In una delle poesie del libro cito una parola greca: theorein. È un termine al quale sono particolarmente legato e sul quale ho riflettuto molto, direi che è la sintesi perfetta della mia poesia e della mia riflessione poetica di questi anni. Nella lingua greca questo vocabolo ha un doppio significato: da un lato indica l’atto del guardare, contemplare, scorgere; dall’altro significa: meditare, indagare, conoscere. Questa parola dunque ci dice che osservare è allo stesso tempo imparare, ovvero che la prima forma della conoscenza è l’atto stesso del vedere. In questo senso – come bene hai intuito – l’attenzione alle immagini, al “mondo come rappresentazione”, verrebbe da dire, non può non essere responsabile: avere una visione nitida delle cose significa avere idee chiare. E in questa messa a fuoco, la poesia può essere uno strumento davvero efficace, anche per la sua capacità di mettere in connessione mondi apparentemente lontani, facendoci vedere la realtà da prospettive nuove, svelandoci un’infinità di altri centri possibili da cui osservare.

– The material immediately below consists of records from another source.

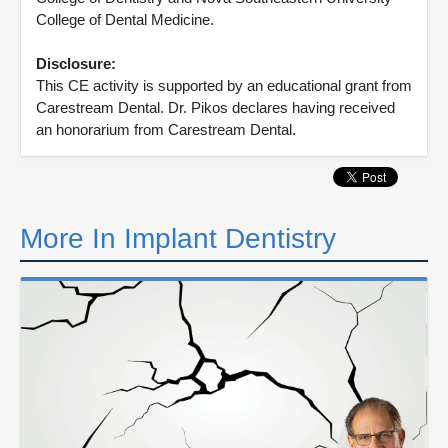
College of Dental Medicine.
Disclosure:
This CE activity is supported by an educational grant from
Carestream Dental. Dr. Pikos declares having received
an honorarium from Carestream Dental.
More In Implant Dentistry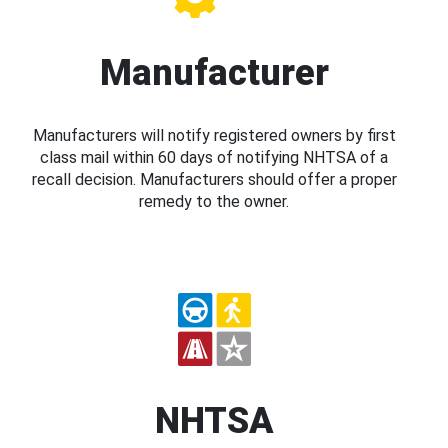
Manufacturer
Manufacturers will notify registered owners by first
class mail within 60 days of notifying NHTSA of a
recall decision. Manufacturers should offer a proper
remedy to the owner.
NHTSA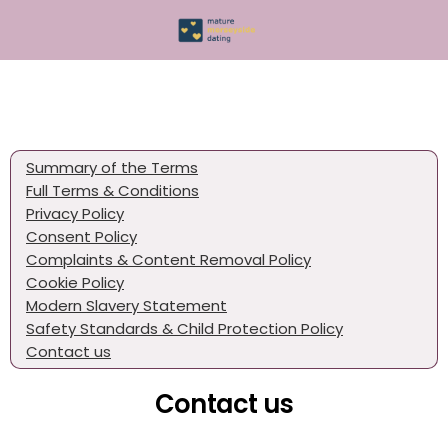
Summary of the Terms
Full Terms & Conditions
Privacy Policy
Consent Policy
Complaints & Content Removal Policy
Cookie Policy
Modern Slavery Statement
Safety Standards & Child Protection Policy
Contact us
Contact us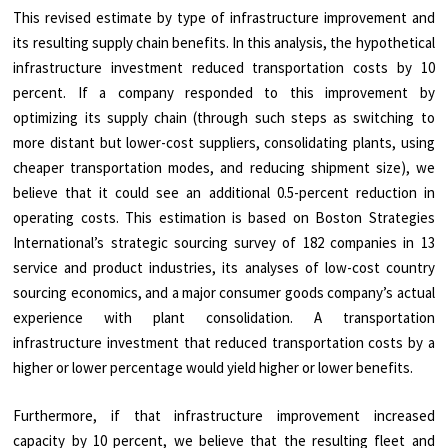
This revised estimate by type of infrastructure improvement and
its resulting supply chain benefits. In this analysis, the hypothetical
infrastructure investment reduced transportation costs by 10
percent. If a company responded to this improvement by
optimizing its supply chain (through such steps as switching to
more distant but lower-cost suppliers, consolidating plants, using
cheaper transportation modes, and reducing shipment size), we
believe that it could see an additional 0.5-percent reduction in
operating costs. This estimation is based on Boston Strategies
International’s strategic sourcing survey of 182 companies in 13
service and product industries, its analyses of low-cost country
sourcing economics, and a major consumer goods company’s actual
experience with plant consolidation. A transportation
infrastructure investment that reduced transportation costs by a
higher or lower percentage would yield higher or lower benefits.
Furthermore, if that infrastructure improvement increased
capacity by 10 percent, we believe that the resulting fleet and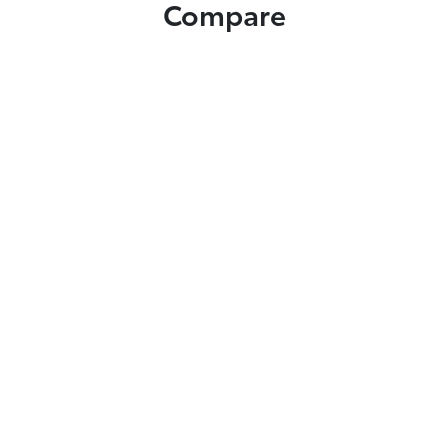
Compare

Non so se la poesia, se la mia poesia, porti con sé anche un “atto pedagogico”…forse sì, non ci ho mai pensato. Certamente se è così, è preterintenzionale. Più in generale non credo in un fine pedagogico della poesia. Tuttavia la lingua poetica non è mai casuale, ma causale, capace di incidere sulle persone che la leggono, di cambiare il loro modo di vedere il mondo, di stare al mondo. Almeno per me, come lettore, è stato così. Infine chissà se la mia visione del mondo è davvero “raziocinante e controllata” come dici. Se lo è, questa visione deve avere prima attraversato il caos – pre-letterario, per usare la tua espressione – al quale la poesia può tentare di fare ordine.